PROBLEM DETAILS>
Only one stretch of the data below should be repeated: the lines from the line containing "#118, estimate: 4h -> 2h" through the line containing "#230, label: Beta -> Alpha", inclusive, exactly as they are.

DATA UNDER STUDY>
****************************************

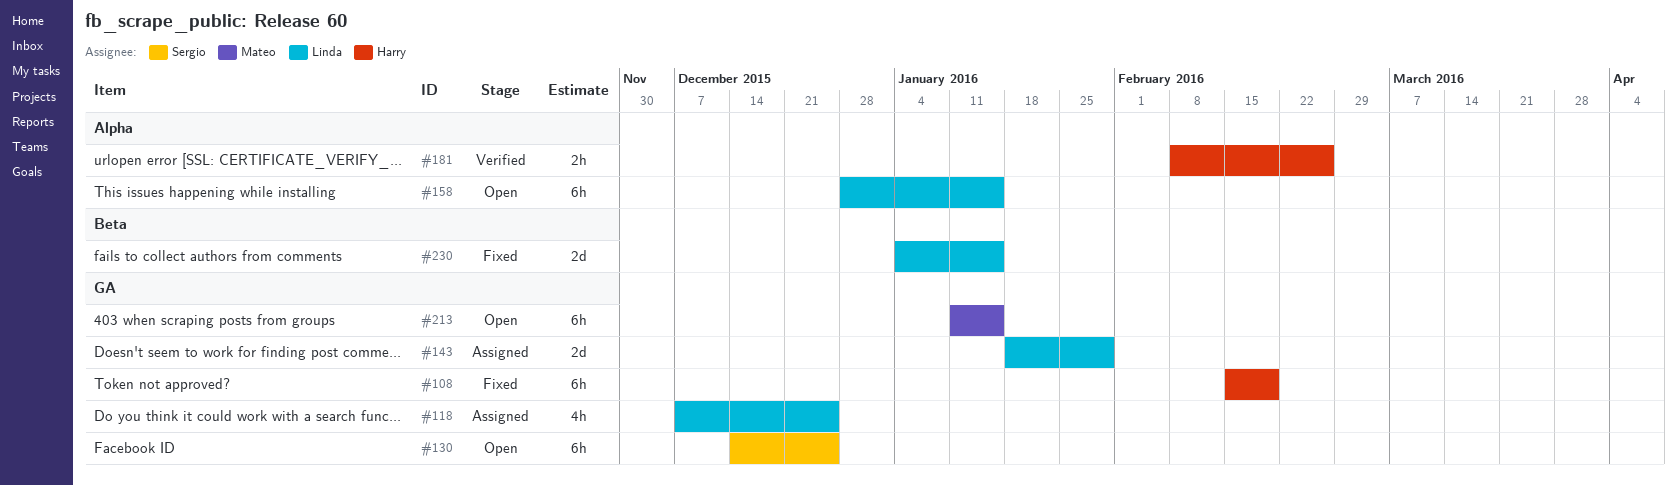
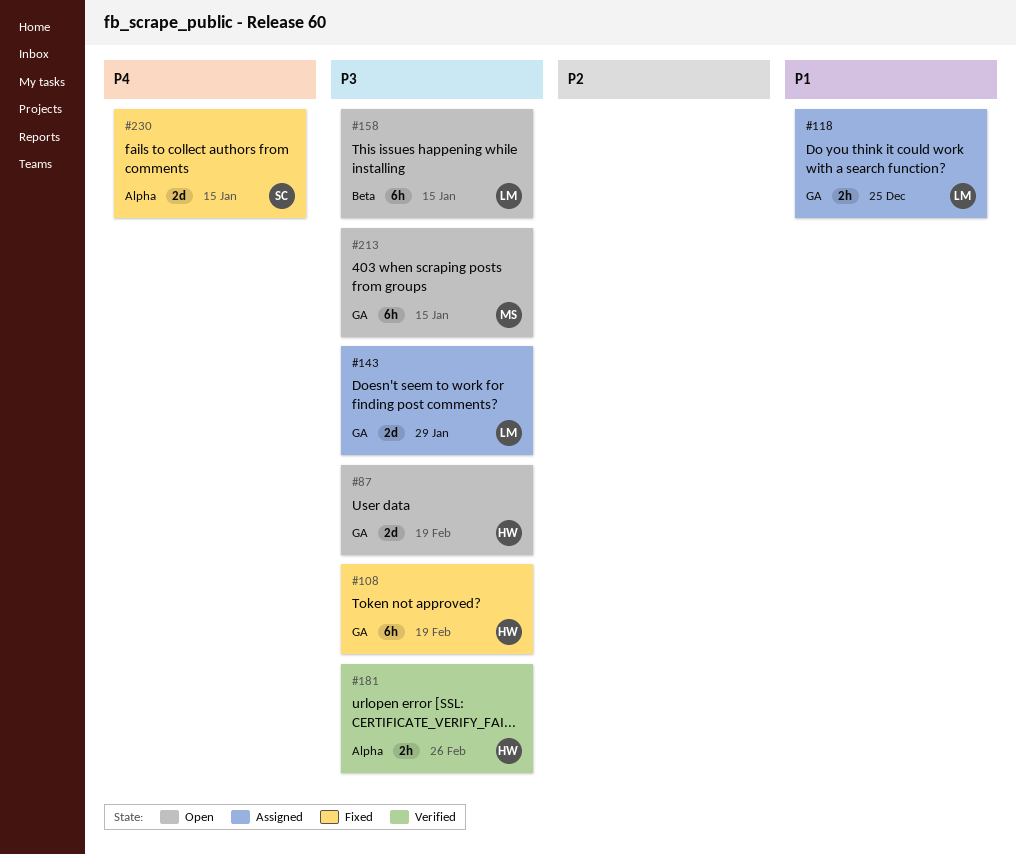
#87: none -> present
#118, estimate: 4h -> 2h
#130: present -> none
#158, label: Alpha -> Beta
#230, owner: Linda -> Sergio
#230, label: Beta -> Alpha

****************************************

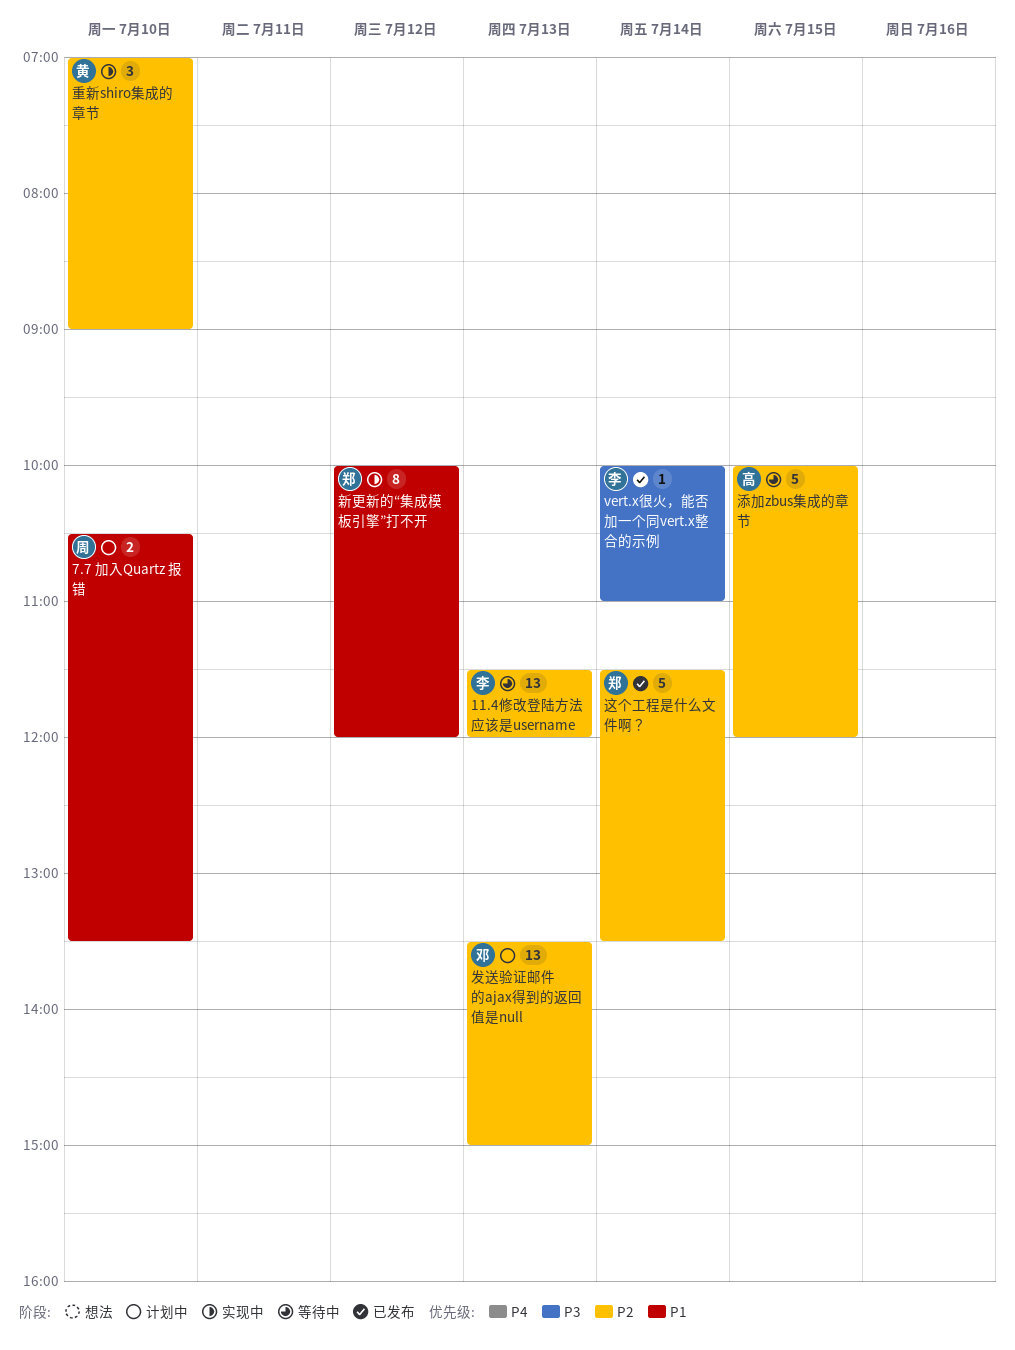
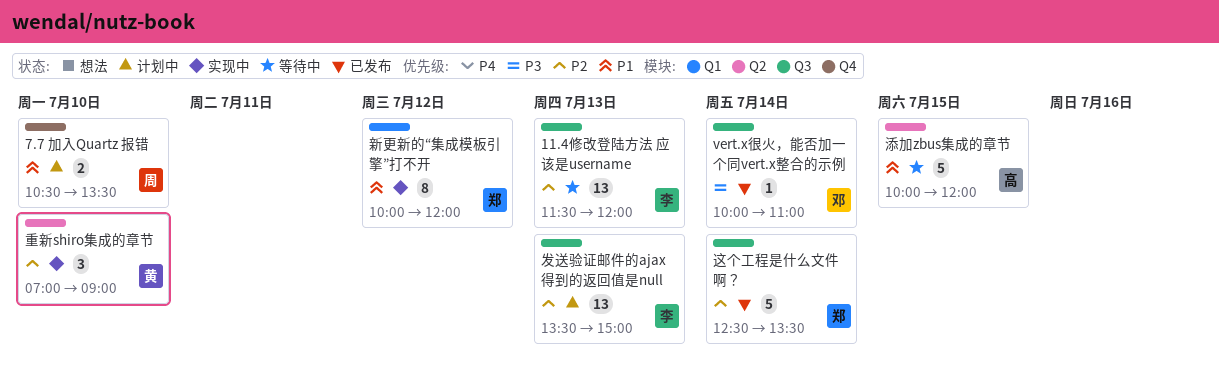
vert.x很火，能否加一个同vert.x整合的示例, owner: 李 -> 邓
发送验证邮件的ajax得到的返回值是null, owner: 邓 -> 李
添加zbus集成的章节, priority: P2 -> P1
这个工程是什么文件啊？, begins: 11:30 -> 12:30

****************************************

ANSWER TO THE PROBLEM>
#118, estimate: 4h -> 2h
#130: present -> none
#158, label: Alpha -> Beta
#230, owner: Linda -> Sergio
#230, label: Beta -> Alpha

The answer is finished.